Vicky Binetti, vice chair of the Environmental Committee, said there might be a fee in the upcoming season to fund expendables such as watering cans, wheelbarrows and other tools made available to gardeners. To charge participating community members, the township council must pass a resolution. If the resolution were to pass, Binetti expects the fees to be between $10 and $20 with incentives for early sign-up. Binetti said Councilman Nick Fazzio has been a benefactor of the community garden, donating his council salary for utilities such as fencing and a nearby shed, which have helped alleviate costs.

The community gardens opened for the first time last year, hosting 10 plots claimed by community gardeners. The garden was introduced with the help of students from Rowan and Rider universities and St. Augustine Preparatory School. The process began when Rowan University student Jimmy Perry emailed former mayor Barbara Wallace about considering a community garden for the township after studying the food industry and sustainable farming.

Perry joined Open Space Committee member Andrew Gerber and volunteers Ryan Waters and Sean Kennedy, researching other communities’ successful gardens and together developed a plan. Public works employees tilled the soil and prepared the area with fencing and signs.

“The community garden has been an asset that brings together members of our community. It has allowed residents, who lack a yard large enough, the opportunity to grow their own food,” said Councilman Sean Longfellow, liaison to the Environmental Commission. “Thankfully, we have a great group of people in the Environmental Commission who are always seeking to better our community.”

The guidelines for gardeners encourage eco-friendly practice, such as minimizing chemical fertilizers, pesticides and weed repellants, as well as proper treatment of fellow gardening neighbors and their crops.

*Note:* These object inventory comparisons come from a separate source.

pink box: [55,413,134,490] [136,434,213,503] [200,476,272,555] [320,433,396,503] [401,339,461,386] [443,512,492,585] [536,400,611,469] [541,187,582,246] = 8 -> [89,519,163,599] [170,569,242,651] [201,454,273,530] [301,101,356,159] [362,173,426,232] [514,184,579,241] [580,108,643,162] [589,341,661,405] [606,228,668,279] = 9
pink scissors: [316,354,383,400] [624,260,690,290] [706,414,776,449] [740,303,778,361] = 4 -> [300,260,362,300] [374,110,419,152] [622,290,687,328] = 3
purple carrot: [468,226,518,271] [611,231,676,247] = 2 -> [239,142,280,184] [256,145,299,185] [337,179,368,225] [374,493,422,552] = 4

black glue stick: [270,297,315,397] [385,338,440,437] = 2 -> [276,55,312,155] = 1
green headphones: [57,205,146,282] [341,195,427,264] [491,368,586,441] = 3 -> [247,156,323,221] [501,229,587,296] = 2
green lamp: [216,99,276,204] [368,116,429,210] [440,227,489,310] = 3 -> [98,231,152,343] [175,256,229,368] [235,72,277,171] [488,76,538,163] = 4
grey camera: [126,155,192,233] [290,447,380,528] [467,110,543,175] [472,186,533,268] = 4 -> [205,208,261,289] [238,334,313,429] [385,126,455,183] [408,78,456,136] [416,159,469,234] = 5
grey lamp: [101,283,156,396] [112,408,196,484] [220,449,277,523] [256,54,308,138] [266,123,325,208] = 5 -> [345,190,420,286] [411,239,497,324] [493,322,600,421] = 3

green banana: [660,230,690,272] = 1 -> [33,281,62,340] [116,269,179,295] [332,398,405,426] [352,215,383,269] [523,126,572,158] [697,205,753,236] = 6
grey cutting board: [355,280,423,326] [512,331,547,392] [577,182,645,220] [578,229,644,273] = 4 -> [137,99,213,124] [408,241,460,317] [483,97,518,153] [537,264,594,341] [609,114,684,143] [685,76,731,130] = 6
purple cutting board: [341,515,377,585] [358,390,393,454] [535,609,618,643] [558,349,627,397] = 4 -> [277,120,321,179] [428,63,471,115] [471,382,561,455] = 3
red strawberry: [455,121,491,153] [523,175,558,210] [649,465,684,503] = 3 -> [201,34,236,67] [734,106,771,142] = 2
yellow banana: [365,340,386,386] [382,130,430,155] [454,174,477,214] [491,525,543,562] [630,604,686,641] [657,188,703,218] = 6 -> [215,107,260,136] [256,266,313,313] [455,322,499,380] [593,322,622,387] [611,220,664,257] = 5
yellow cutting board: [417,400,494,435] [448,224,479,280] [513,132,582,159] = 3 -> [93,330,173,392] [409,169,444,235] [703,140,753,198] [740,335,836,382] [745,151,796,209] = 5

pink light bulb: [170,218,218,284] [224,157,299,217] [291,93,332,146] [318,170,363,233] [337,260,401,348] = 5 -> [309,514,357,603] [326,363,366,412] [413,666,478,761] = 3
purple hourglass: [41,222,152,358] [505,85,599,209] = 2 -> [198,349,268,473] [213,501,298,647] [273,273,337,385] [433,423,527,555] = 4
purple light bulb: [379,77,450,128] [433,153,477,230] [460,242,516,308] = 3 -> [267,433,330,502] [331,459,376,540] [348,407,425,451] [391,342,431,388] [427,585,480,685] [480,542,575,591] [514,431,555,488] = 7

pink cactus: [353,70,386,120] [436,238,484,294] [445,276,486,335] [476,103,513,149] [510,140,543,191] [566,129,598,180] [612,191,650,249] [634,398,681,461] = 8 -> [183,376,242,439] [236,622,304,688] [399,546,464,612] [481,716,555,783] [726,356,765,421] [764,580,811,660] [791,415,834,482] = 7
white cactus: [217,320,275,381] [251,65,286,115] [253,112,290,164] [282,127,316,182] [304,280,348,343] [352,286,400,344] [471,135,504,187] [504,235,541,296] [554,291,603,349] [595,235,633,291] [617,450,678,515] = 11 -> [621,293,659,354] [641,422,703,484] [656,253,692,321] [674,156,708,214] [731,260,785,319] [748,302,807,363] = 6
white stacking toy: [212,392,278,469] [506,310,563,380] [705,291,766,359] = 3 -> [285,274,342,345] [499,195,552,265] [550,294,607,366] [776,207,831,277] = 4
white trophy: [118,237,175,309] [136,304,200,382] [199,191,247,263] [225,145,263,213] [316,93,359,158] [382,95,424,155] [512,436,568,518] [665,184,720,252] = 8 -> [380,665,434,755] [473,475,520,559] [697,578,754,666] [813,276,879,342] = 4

“One of the things we like to encourage through all of our activities, but it’s especially a focus for our green team, is to eat locally produced food,” Binetti said. “We’re very fortunate to have a lot of farms in our area, but to actually grow one’s own food is a special benefit; it’s fresher, you know where it came from, you can control what you do or don’t do while it’s growing, so it is more nutritious. We also eliminate the cost of transporting food over distances.”

A section of the gardening area is reserved for park rangers and volunteers as they grow tomatoes each year to donate to Mother’s Cupboard, a local food bank that helps residents in need.

In June, Washington Township will be submitting for the bronze certification with Sustainable Jersey, the first level of recognition for sustainable efforts. To be certified with the non-profit organization that “supports community efforts to reduce waste, cut greenhouse gas emissions, and improve environmental equity, by empowering communities to build a better world for future generations,” the township must fulfill specific requirements. The community garden will help demonstrate the township’s dedication to a sustainable lifestyle.

“As a community, you get that certification if you do a number of actions, demonstrating through either programs, or ordinances, or specific activities that you really are trying to protect the environment, its people and the business community so it is sustained into the future,” Binetti said. “It’s a badge of honor; it’s recognition that you are seriously anticipating what you want your community to be in the future and you’re building toward that,” Binetti said.